Il Terzo giorno si concentra sulle due catene che più trattengono Francesco: il desiderio della
→
gloria terrena (incoronazione poetica) e l’amore per gloria. Queste due catene d’orate, attraverso la
loro lucentezza impediscono a Francesco di liberarmene.
Viene sottoposto ad un esame radicale, tutta l’idea dell’amore come qualcosa di mobilitante, che
eleva spiritualmente l’uomo. Viene sottoposta ad un esame una contestazione molto forte. Il fulcro
pensiero che sostanzialmente chi ama (anche se ama di un amore elevato) finisce per amare Dio a
causa della creatura (e dunque a causa della donna amata). Bellezza in cui si vede nella donna
amata la bellezza di Dio. Cristianamente uno dovrebbe amare il creato per amore del creatore. In
sostanza si pone in dubbio tutte le teorie sull’amore come fonte di elevazione.
Il terzo libro
Dedica molto spazio a questo tempo. Francesco ribatte ai molti tentativi di Agostino dicendo di non
aver amato un corpo, bensì un’anima.

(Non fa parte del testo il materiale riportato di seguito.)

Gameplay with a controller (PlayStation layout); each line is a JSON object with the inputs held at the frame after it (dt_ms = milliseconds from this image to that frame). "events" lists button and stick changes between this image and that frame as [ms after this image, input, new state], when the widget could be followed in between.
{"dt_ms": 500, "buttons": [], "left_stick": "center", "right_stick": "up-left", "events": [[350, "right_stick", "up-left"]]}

Francesco si fa relatore di tutte quelle visioni che definiscono
l’amore come una forza che mobilita l’essere umano a rendersi degno agli occhi della creatura
amata, anche compiendo azioni eroiche.
Francesco prova a giustificare l’amore per Laura in quanto mezzo di elevazione spirituale, ma
Agostino sconfessa questa idea, che comporta un’indebita inversione, secondo una prospettiva
rigorosamente cristiana, tra il Creatore e la creatura: non si deve amare il Creatore per la creatura,
ma l’intero creato a causa del Creatore.
L’idea di Agostino è quella che Francesco sia stato spinto dall’amore in un baratro, spostando
l’amore del celeste dal creato alla creatura.
È molto difficile in questo caso raggiungere all’idea conclusiva dello stesso Petrarca, è evidente che
Petrarca sia soggetto ad un dibattito interiore, ma che Francesco sia arrivato alla conclusione che
l’amore ribalta l’ordine di cio che dovrebbe essere l’amore cristiano.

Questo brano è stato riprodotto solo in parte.